Aktuell verlagert sich viel auf Onlineangebote. „Bereits bestehende musikalische Angebote werden aktiver genutzt und wir öffnen auch für uns neue Räume. Was bisher oft undenkbar schien, ist jetzt ein Segen, weil wir so trotz Versammlungsverbot in Kontakt bleiben können, auch musikalisch“, hat Johanna Wimmer beobachtet. So findet auch ihr Herzensprojekt, ein Online-Orgelkurs für Kinder, begeisterte Nutzer. 

„Musik gibt uns in einer Krisenzeit möglicherweise sogar mehr als in Zeiten, in denen es uns sowieso gut geht.

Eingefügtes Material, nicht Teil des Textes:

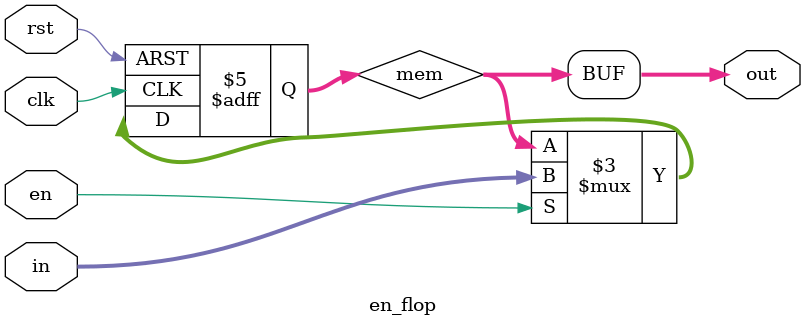
<source format=v>
module en_flop #(parameter WIDTH = 4) 
(
    input clk, en, rst,
    input [WIDTH - 1:0] in,
    
    output [WIDTH - 1:0] out
);

    reg [WIDTH - 1:0] mem;
    
    always @ (posedge clk, posedge rst)
    begin
        if (rst) 
            mem = 0;
        else if (en) 
            mem = in;
    end
    
    assign out = mem;
endmodule

</source>
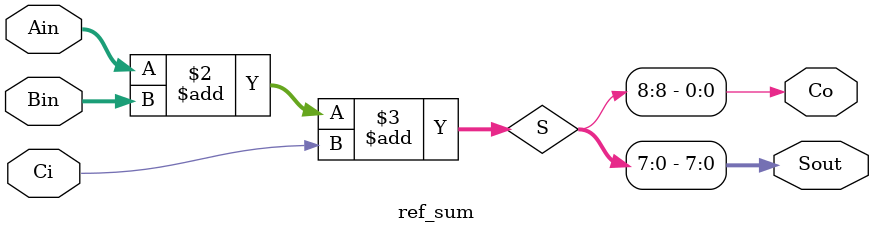
<source format=v>
module ref_sum (Ain, Bin, Ci, Sout, Co);
    input [7:0] Ain, Bin;
    input Ci;
    output [7:0] Sout;
    output Co;

    reg [8:0] S;

    always @ (Ain or Bin or Ci)
        S = Ain + Bin + Ci;

    assign Sout = S[7:0];
    assign Co = S[8];
endmodule

</source>
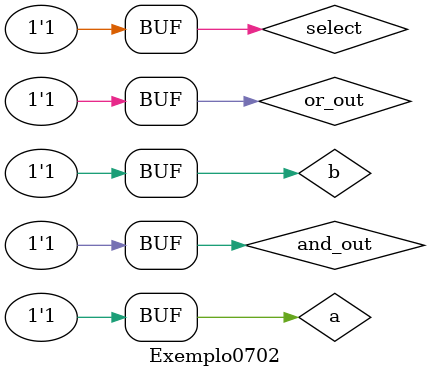
<source format=v>
/*
Arquitetura de Computadores I - Pucminas
Pedro Henrique Lima Carvalho
Matricula: 651230
Turno: Tarde
Guia 07
Exemplo0702
*/
module mux (output out_s, input in_and, in_or, select);

//wires
wire not_select;
wire out_and, out_or;

//portas
not NOT1 (not_select, select);
and AND1 (out_and, in_and, select);
and AND2 (out_or, in_or, not_select);
or OR1 (out_s, out_and, out_or);

endmodule

module Exemplo0702;

//definicoes

reg a, b, select;
wire and_out, or_out, mux_s;

and AND1 (and_out, a, b);
or OR1 (or_out, a, b);

mux MUX1(mux_s, and_out, or_out, select);

initial
begin: main
$display("Exemplo_0702");
$display("Pedro Henrique Lima Carvalho 651230");
$display(" a  b  select mux_s");

a=1'b0; b=1'b0; select=1'b0;

//monitor
#1 $monitor(" %b  %b     %b     %b", a, b, select, mux_s);

#1 a=1'b0; b=1'b1; select=1'b0;
#1 a=1'b1; b=1'b0; select=1'b0;
#1 a=1'b1; b=1'b1; select=1'b0;
#1 a=1'b0; b=1'b0; select=1'b1;
#1 a=1'b0; b=1'b1; select=1'b1;
#1 a=1'b1; b=1'b0; select=1'b1;
#1 a=1'b1; b=1'b1; select=1'b1;

end
endmodule

</source>
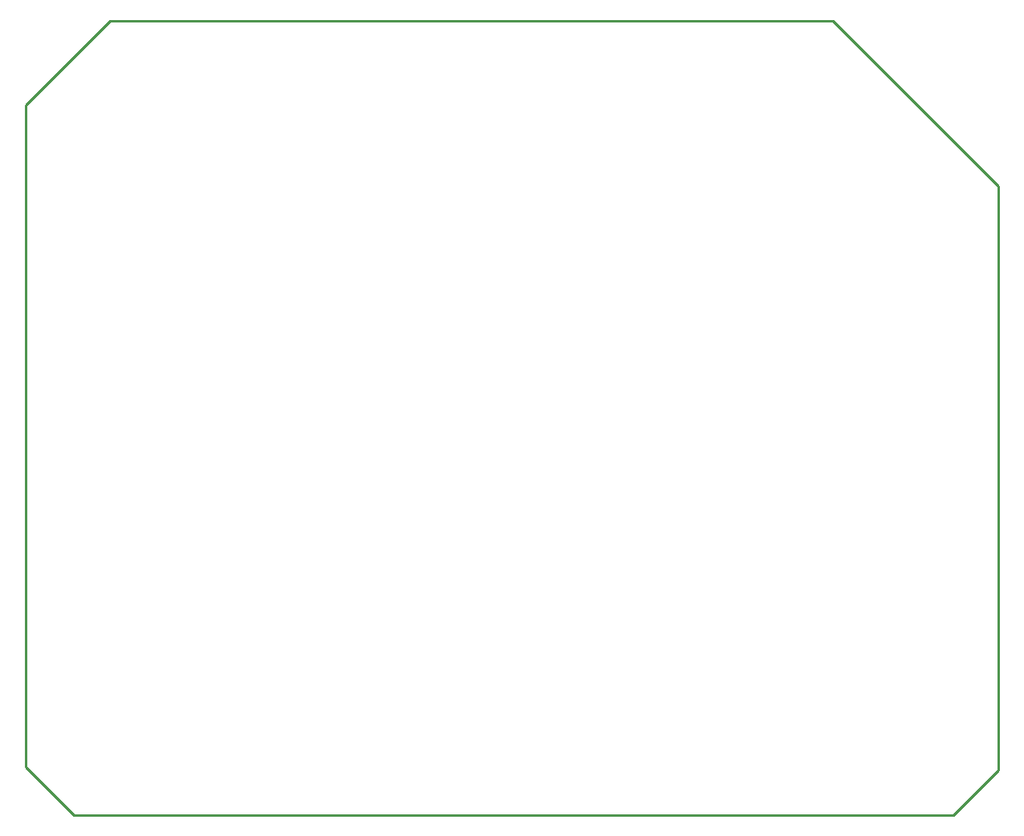
<source format=gbr>
G04 EAGLE Gerber RS-274X export*
G75*
%MOMM*%
%FSLAX34Y34*%
%LPD*%
%IN*%
%IPPOS*%
%AMOC8*
5,1,8,0,0,1.08239X$1,22.5*%
G01*
%ADD10C,0.254000*%


D10*
X0Y25400D02*
X50800Y-25400D01*
X977900Y-25400D01*
X1025400Y22100D01*
X1025400Y638300D01*
X850900Y812800D01*
X88900Y812800D01*
X0Y723900D01*
X0Y25400D01*
M02*

</source>
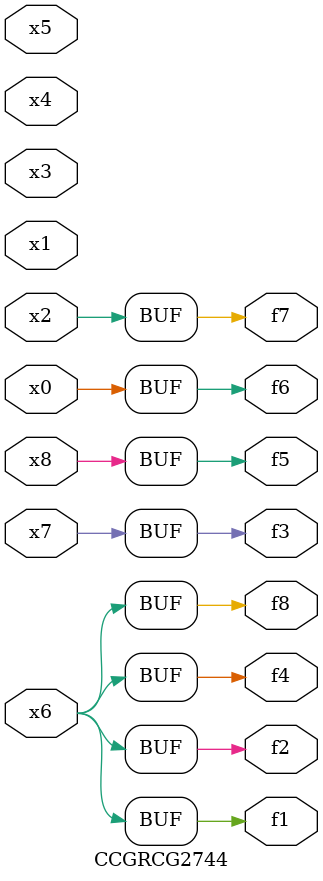
<source format=v>
module CCGRCG2744(
	input x0, x1, x2, x3, x4, x5, x6, x7, x8,
	output f1, f2, f3, f4, f5, f6, f7, f8
);
	assign f1 = x6;
	assign f2 = x6;
	assign f3 = x7;
	assign f4 = x6;
	assign f5 = x8;
	assign f6 = x0;
	assign f7 = x2;
	assign f8 = x6;
endmodule

</source>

Das gleiche betrifft unseren Glauben. Wenn alles gut ist, brauchen wir theoretisch keinen Gott. Aber gerade in herausfordernden Zeiten suchen und fragen wir nach der Macht, die das Weltgeschehen lenkt. Wie tröstlich, dass wir uns als Christen in Gottes guter Hand wissen und die Gewissheit haben, dass letztlich er 'alle Tränen trocknen' wird. Daher geben Choräle heute noch vielen Menschen, auch mir, viel Hoffnung. Denn die Schreiber waren oft in viel schwierigeren Situationen als wir gerade und konnten dennoch Loblieder singen“, sagte die junge Kantorin.

Johanna Wimmer, Kreiskantorin in Enger

Psychiater Josef Wenleder (München): Rhythmus spielt eine wichtige Rolle

„Je nach Resilienz, der inneren Widerstandskraft gegen negative äußere Einflüsse, ergeben wir Menschen uns in das Schicksal oder tun uns aktiv etwas Gutes, zum Beispiel durch schöne Musik“, sagte Josef Wenleder aus Gilching bei München. Der Psychiater im Ruhestand und langjähriger Chorist weiß: „Das Famose ist, Musik kann ich mir machen, wann ich will, entweder rezeptiv durch Zuhören. Oder aktiv, indem ich ein Instrument spiele oder singe, egal ob im Chor oder in der Badewanne. So finde ich die Musik, die ich in meiner aktuellen Stimmung brauche. Darin kann ich mich aalen oder mir bewusst über eine bestimmte Art von Musik eine bessere Stimmung machen.“ 

„Komponisten haben nicht immer nur schöne Musik gemacht, sondern auch negative Gefühle verarbeitet“, sagte Josef Wenleder. „Der ach so fröhliche Überflieger Wolfgang Amadeus Mozart hat in seiner Sinfonias concertante auch weniger fröhliche Töne angeschlagen, nachdem er beruflich erfolglos von seiner Reise nach Paris zurückgekehrt war, auf der seine ihn begleitende Mutter in Paris gestorben war. Oder der impulsive, wohl auch jähzornige Ludwig van Beethoven, dessen Gefühlsausbrüche auch in seiner Musik zu hören sind.“

Auch der Rhythmus spielt eine wichtige Rolle. Veranlasst er doch Kinder und Erwachsene zu entsprechender körperlicher Bewegung. „ Beispielsweise beim Tanzen“, so Josef Wenleder. „Oder Marschmusik, sie lässt im Gleichschritt marschieren, und wurde in Kriegen genutzt, um die Soldaten im Krieg eher kampfeslustig zu machen.“

Doch beim gemeinsames Musizieren „entsteht durch den Gleichklang in Rhythmus und Harmonie ein schönes Gemeinschaftsgefühl“, sagte er und betonte, dass Musik auch als Therapie eingesetzt wird. „Dabei geht es nicht nur um die Töne als affektmodulierend, sondern auch um das taktvolle miteinander Kontakt aufnehmen in der therapeutischen Gruppe“, sagte der Psychiater. „Des Menschen Glück: Musik machen ist einfacher als Wetter machen. Wir müssen es uns ja nicht immer schwerer machen als es sein muss“, so sein Fazit.